==== Data extracts ====

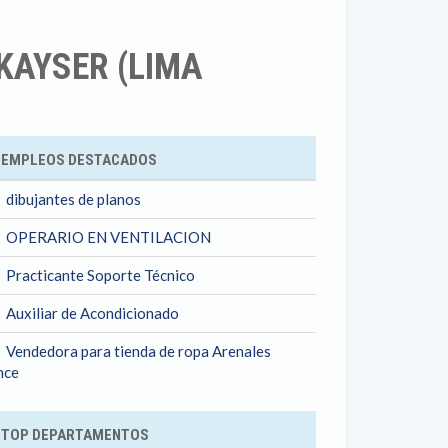
KAYSER (LIMA
ok
EMPLEOS DESTACADOS
dibujantes de planos
OPERARIO EN VENTILACION
Practicante Soporte Técnico
Auxiliar de Acondicionado
Vendedora para tienda de ropa Arenales
nce
TOP DEPARTAMENTOS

====

▶ [Instructions to follow] Transcribe every line of text in the rows above without any alteration, and omit the pictures from the answer.

▶ [Answer box]
KAYSER (LIMA
ok
EMPLEOS DESTACADOS
dibujantes de planos
OPERARIO EN VENTILACION
Practicante Soporte Técnico
Auxiliar de Acondicionado
Vendedora para tienda de ropa Arenales
nce
TOP DEPARTAMENTOS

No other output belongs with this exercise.